Old letters and a lost comb, a crumbling old home and family secrets; it seems The Emerald Comb is a typical recipe for a modern day English mystery. Just as anyone fond of English mysteries, I was drawn like a moth to a flame.
Katie, obsessed with her lineage, spends a lot of time tracing her ancestors, the St. Clairs much to her husband's disdain. When she steps into Kingsley House, the old residence of the St. Clairs, buried secrets of the family starts to unfold and it all becomes even more muddled for Katie. Who was the owner of the emerald comb? Which part of the family history does it come in?
There is something old fashioned at the way this book is written that I couldn’t picture out much of the modern world in it. This quality, spreading throughout the book, creates a nostalgic atmosphere and complements when the story takes us back to the past. It is perhaps because of this that Bartholomew’s story looms larger in presence and eclipses Katie’s story just a bit.
Chapters move back and forth from the 19th to 21st century and this is where things get a bit tricky for me. This kind of style is most often used but there comes a point when, during the cuts, interest would slightly waver and I have half a mind to make a jump for it. I am not exactly sure if this is necessarily a good or a bad merit. It did not also help that Katie seemed to be the only interesting character in the 21st century, apart from the elderly couple who lived at Kingsley House. I thought Simon’s disapproving reactions in the beginning borders on unlikable and in spite what happened further on, it did not really wipe away earlier impressions. That or my sympathy has run its course while reading about the old St. Clairs. In any case, the past was more gripping than the present here (partly because the meat of the story is there).
I loved a lot of English mysteries but I have to say The English Comb couldn’t quite get me there, like a very nice dish missing an ingredient. Perhaps I needed more from that emerald comb. It is as if it stayed true to its intent that some secrets are very much best left buried but Kathleen McGurl makes it worth a try for us to dig in anyway. Hauntingly dramatic with its elegant writing, it was a good read with just the right edge to it.
Some secrets are best left buried...
Researching her family tree had been little more than a hobby – until Katie stepped onto Kingsley House’s sprawling, ivy-strewn drive. The house may be crumbling today, but it was once the intimidatingly opulent residence of the St Clairs, Katie’s ancestors. Arriving here two hundred years later, emotion stirs in Katie: a strange nostalgia for a place she’s never seen before... and when Kingsley House comes up for sale, Katie is determined that her family must buy it.

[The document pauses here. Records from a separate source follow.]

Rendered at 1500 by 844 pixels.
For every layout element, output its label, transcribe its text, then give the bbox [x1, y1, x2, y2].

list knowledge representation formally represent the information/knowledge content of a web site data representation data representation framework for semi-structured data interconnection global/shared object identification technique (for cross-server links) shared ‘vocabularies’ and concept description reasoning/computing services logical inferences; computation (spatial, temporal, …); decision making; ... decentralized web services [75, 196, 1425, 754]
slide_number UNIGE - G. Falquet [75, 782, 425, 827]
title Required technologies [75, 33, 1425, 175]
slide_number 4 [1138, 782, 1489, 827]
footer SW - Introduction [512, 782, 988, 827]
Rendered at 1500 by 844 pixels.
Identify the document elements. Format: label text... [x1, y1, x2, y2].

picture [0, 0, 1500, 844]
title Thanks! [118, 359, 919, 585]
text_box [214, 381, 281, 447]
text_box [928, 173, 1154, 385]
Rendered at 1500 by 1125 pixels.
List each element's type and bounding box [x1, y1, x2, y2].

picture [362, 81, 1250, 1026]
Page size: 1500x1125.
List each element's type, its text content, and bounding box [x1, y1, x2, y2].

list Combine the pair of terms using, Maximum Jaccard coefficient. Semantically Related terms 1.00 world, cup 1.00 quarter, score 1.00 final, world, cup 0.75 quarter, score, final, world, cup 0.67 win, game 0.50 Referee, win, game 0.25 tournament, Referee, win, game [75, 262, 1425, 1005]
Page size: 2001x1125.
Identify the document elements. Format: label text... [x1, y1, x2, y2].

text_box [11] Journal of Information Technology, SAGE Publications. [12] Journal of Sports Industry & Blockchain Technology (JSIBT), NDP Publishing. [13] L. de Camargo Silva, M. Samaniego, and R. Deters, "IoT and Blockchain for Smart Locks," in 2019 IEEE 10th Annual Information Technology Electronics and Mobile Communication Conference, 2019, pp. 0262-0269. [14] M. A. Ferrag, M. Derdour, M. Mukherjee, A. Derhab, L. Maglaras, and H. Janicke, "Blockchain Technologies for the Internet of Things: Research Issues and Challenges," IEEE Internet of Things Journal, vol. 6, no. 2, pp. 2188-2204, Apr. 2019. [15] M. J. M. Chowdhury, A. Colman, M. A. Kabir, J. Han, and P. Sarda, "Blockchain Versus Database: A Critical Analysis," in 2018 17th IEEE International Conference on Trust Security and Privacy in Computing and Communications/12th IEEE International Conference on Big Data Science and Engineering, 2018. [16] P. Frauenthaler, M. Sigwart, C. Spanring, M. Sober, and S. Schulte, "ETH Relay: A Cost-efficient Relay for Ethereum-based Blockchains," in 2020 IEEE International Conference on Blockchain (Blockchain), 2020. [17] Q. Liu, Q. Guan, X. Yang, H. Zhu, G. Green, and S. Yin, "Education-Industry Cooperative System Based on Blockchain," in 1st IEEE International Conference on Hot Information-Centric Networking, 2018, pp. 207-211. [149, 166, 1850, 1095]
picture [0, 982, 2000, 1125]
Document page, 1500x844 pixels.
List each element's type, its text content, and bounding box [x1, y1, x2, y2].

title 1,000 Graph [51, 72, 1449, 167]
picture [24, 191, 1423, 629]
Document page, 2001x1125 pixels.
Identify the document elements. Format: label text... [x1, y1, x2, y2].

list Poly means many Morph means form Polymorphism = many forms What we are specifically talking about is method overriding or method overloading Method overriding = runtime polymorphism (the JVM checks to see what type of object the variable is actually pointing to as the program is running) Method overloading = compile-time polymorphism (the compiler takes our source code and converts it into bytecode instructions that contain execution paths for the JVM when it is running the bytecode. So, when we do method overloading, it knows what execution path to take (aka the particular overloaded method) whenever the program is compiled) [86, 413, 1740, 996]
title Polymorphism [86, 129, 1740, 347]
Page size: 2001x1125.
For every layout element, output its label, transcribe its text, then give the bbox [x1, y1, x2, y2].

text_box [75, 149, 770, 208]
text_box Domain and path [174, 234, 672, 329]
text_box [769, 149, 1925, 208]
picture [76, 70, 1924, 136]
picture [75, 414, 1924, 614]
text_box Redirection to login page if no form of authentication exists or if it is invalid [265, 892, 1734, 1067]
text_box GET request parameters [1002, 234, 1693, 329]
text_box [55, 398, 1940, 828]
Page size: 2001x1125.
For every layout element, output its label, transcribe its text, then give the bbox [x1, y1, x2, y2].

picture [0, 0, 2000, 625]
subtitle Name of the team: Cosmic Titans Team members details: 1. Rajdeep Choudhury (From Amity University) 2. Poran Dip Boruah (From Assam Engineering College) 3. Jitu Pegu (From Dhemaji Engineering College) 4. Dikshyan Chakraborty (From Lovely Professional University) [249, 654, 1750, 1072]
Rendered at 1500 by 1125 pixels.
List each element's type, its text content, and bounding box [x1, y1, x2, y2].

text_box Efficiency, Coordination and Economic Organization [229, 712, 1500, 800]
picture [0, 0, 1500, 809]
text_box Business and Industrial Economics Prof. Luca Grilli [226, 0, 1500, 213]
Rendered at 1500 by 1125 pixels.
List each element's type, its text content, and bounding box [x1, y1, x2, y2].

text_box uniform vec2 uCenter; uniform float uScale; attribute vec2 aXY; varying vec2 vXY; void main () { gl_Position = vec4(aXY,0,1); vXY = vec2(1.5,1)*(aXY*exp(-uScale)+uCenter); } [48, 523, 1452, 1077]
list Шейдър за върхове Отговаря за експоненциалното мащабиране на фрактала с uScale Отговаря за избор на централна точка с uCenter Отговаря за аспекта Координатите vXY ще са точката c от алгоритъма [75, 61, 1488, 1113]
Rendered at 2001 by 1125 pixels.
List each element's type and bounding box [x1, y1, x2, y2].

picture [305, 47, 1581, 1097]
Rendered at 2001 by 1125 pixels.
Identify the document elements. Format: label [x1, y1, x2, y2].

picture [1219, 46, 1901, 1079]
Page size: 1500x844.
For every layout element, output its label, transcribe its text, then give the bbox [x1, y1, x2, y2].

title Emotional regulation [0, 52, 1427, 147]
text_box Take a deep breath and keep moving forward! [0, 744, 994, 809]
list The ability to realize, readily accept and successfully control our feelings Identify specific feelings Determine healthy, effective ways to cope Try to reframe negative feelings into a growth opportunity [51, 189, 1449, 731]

Surrounded by the mysteries of the past, Katie’s pastime becomes a darker obsession, as she searches through history to trace her heritage. But she soon discovers that these walls house terrible secrets. And when forgotten stories and hidden betrayals come to light, the past seems more alive than Katie could ever have imagined.
Title: The Emerald Comb
Author: Kathleen McGurl
Published: September 2014
Publisher: Carina UK
Rating: ♨♨♨ ( 3 cups - I have to say I skipped a few parts but the suspense and thrill kept me at hand.)